My Story: An Autobiography of Astor was published in 1959, becoming a success in its day and a bestseller. It was Father Ciklic's request that she write. Although she spoke of her personal life, her parents, her marriages, the fight against alcoholism, and other aspects of her life, she did not discuss the film industry or her career in depth. A Life on Film, her second book, was published in 1971, where she explored her work. It became a best-selling book, as well as the one above. Astor tried her hand at literature, writing The Image of Kate (1960), which was published in a German translation as years and months (1964), Goodbye, Darling, be Happy (1965), and A Place Called Saturday (1968).

During this period, she appeared in many films, including Stranger in My Arms (1959). Roberta Carter, Allison Mackenzie's domineering mother who claims that the "shocking" book she wrote should be banned from the school library, received positive feedback for her performance.
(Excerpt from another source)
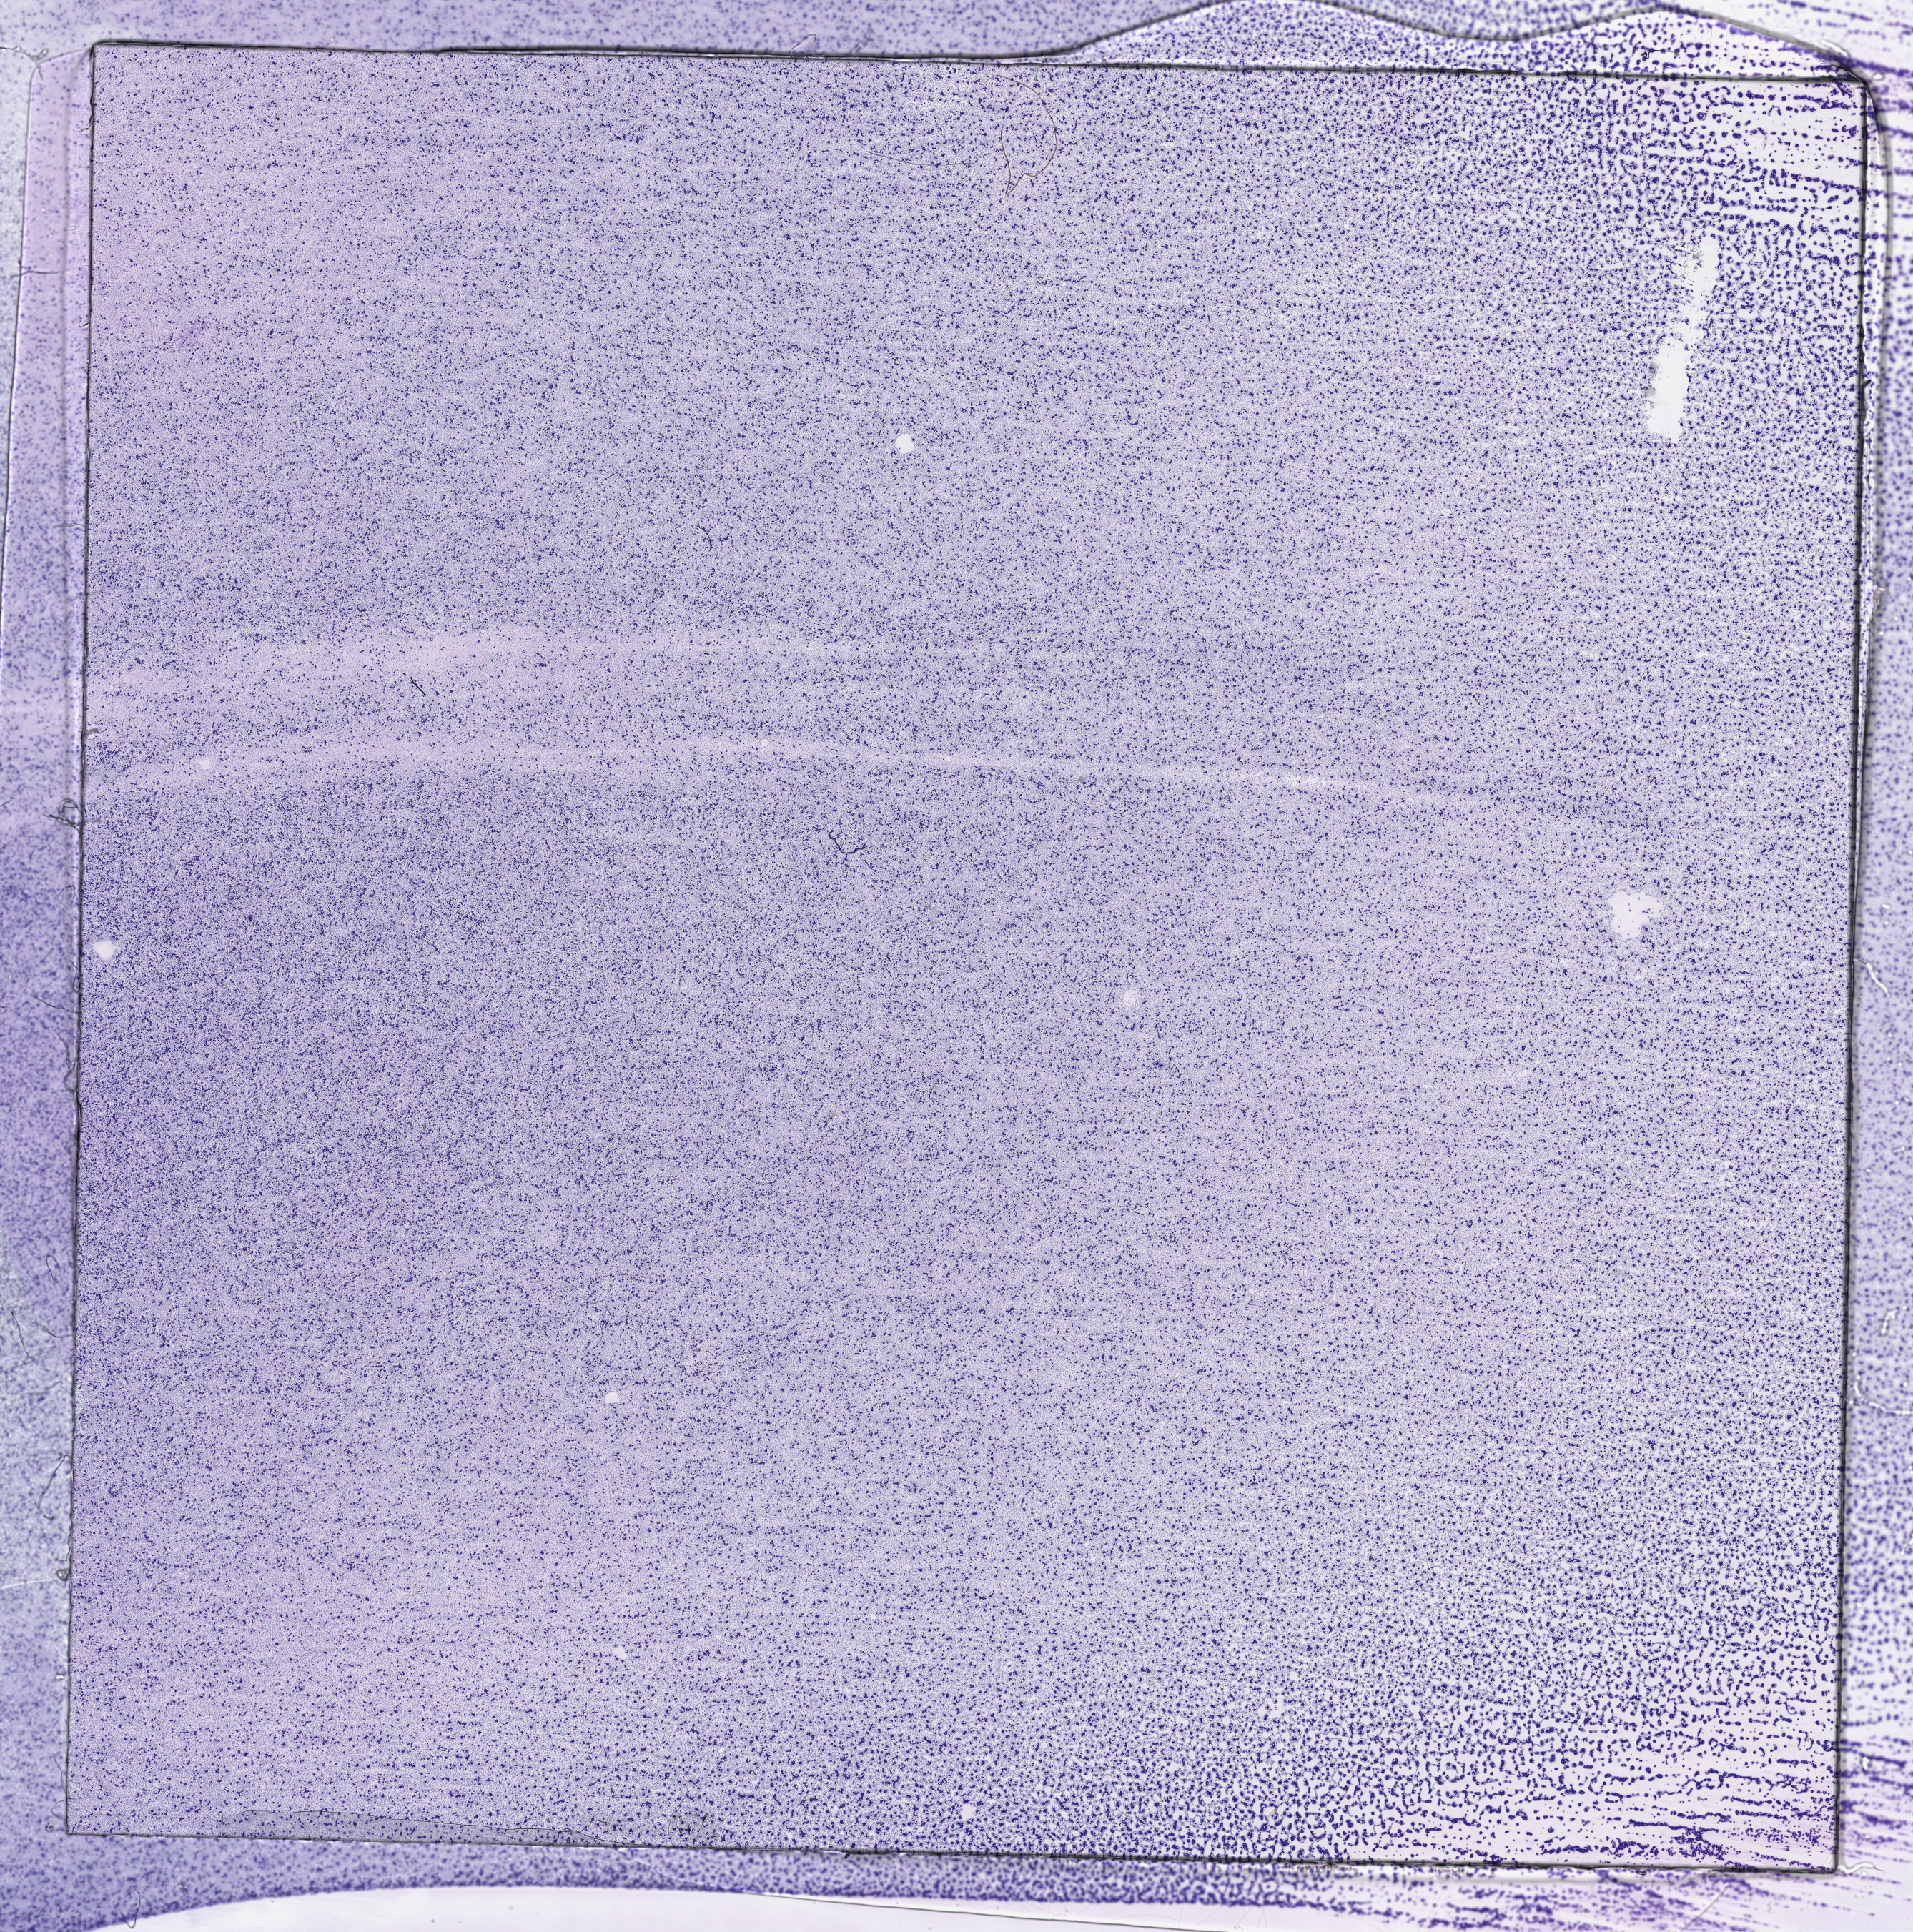
Whole-slide histology image, H&E-stained — shown as a low-resolution overview of the whole scanned area (about 21.6 x 21.8 mm); peripheral blood (leukaemic) sample. Female, 47 y/o.
WHO classification: Acute myelomonocytic leukemia. FAB classification: M4. Diagnosis: Acute Myeloid Leukemia.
In her last scene of the film, where Roberta's vindictive motives are revealed, Astor invented memorable bits of industry, according to film historian Gavin Lambert.
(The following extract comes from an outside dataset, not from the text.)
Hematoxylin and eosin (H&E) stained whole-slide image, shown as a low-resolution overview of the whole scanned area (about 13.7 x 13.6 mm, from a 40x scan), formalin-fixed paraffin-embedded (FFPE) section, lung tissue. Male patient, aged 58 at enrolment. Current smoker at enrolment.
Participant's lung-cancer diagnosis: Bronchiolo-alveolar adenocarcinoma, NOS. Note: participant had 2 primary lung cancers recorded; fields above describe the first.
Astor was lured away from her Malibu, California home, where she was gardening and writing on her third book, to make what she thought would be her last film after a trip around the world in 1964. Jewel Mayhew, a small figure in the murder mystery Hush...Hush, Sweet Charlotte (1964), starring her friend Bette Davis, was given the small role. Cecil Kellaway appeared in her last scene at Oak Alley Plantation in southern Louisiana. "A Life on Film" actress Deborah Johnson portrayed her role as "a little old lady, waiting to die." Astor has decided that it would be her swan song in the film business. She retired after 109 movies in a 45-year career, earning her Screen Actors Guild card and resigned.
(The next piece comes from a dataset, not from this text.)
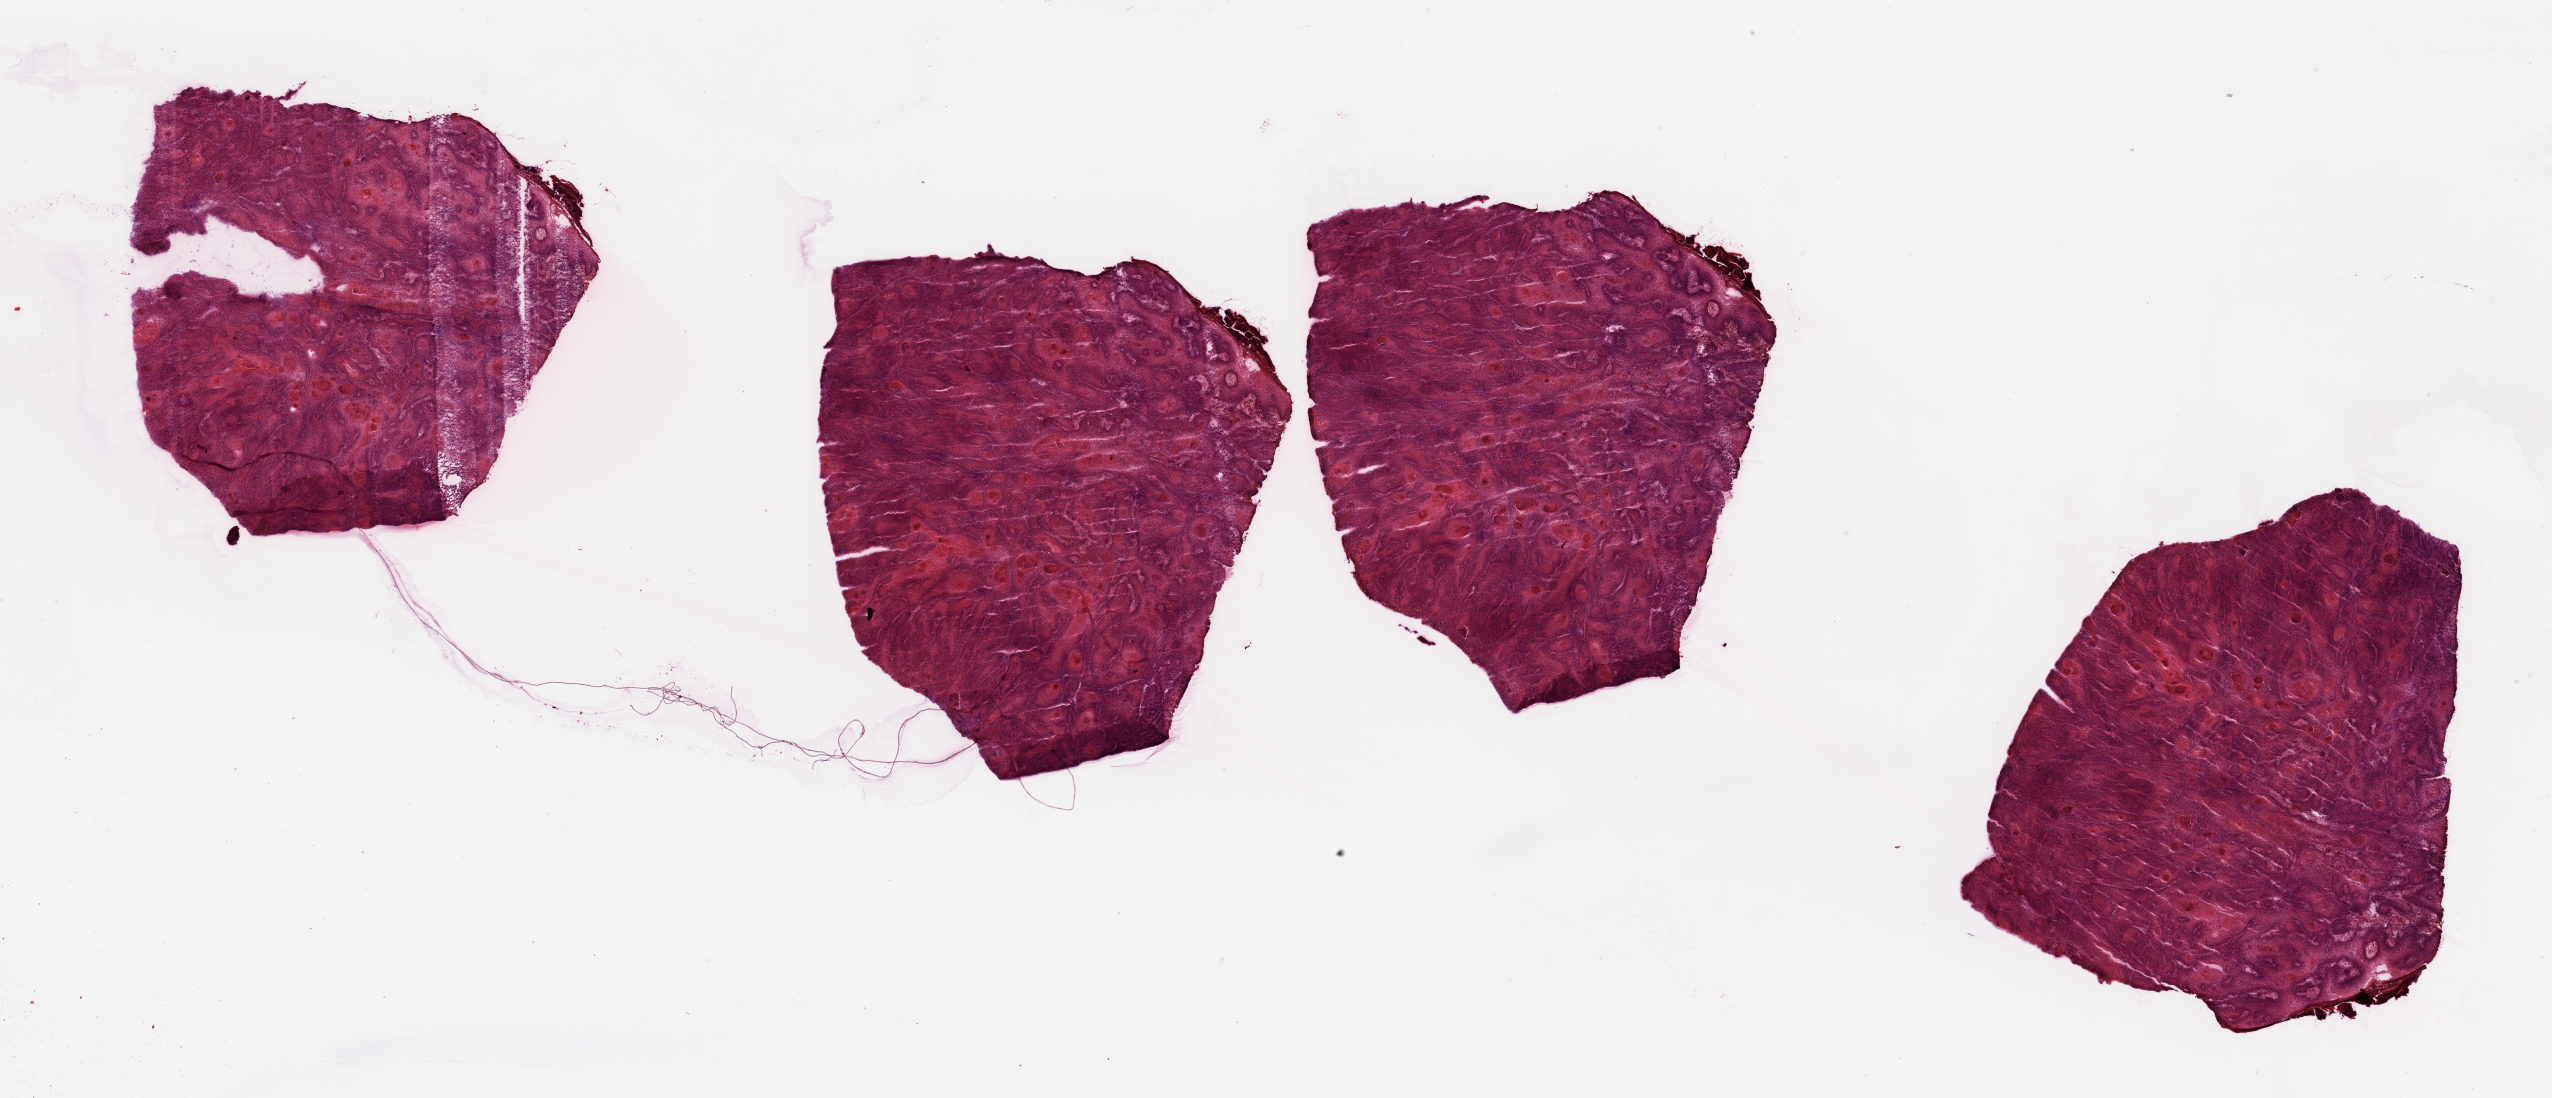
Whole-slide histology image, H&E-stained — shown as a low-resolution overview of the whole scanned area (about 40.4 x 17.4 mm, slide scanned at 20x), tumour tissue sample, sampled site: lip. Male, 54 y/o. Histologic grade: G2 (moderately differentiated). Slide review estimates, as recorded: tumour nuclei 85%, necrosis 10%.
Diagnosis: Squamous cell carcinoma, NOS (lip, NOS). AJCC pathologic stage: II. Primary tumour site (as recorded): lip.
Anthony del Campo, Astor's third marriage, to Mexican film editor Manuel del Campo) and his family until 1971, she and her husband, Anthony del Campo, later moved to Fountain Valley, California, where she and her son, Anthony del Campo, lived near her son, Anthony del Campo. She moved to a small cottage on the grounds of the Motion Picture & Television Country House, the company's retirement facility in Woodland Hills, Los Angeles, where she had a private table when she desired to eat in the resident dining room that year, suffering from a chronic heart disease. She appeared in the television documentary film Hollywood: A Celebration of the American Silent Film (1980), co-produced by Kevin Brownlow, in which she reflected on her appearances during the silent film period. She had been invited to appear in Brownlow's documentary by a former sister-in-law Bessie Love, who also appeared in the series, after years of retirement.

While in the hospital at the Motion Picture House complex, Astor died on September 25, 1987, at the age 81, of respiratory disease due to pulmonary emphysema. She is laid to rest in Holy Cross Cemetery in Culver City, California. On the Hollywood Walk of Fame at 6701 Hollywood Boulevard, Astor has a motion pictures actor.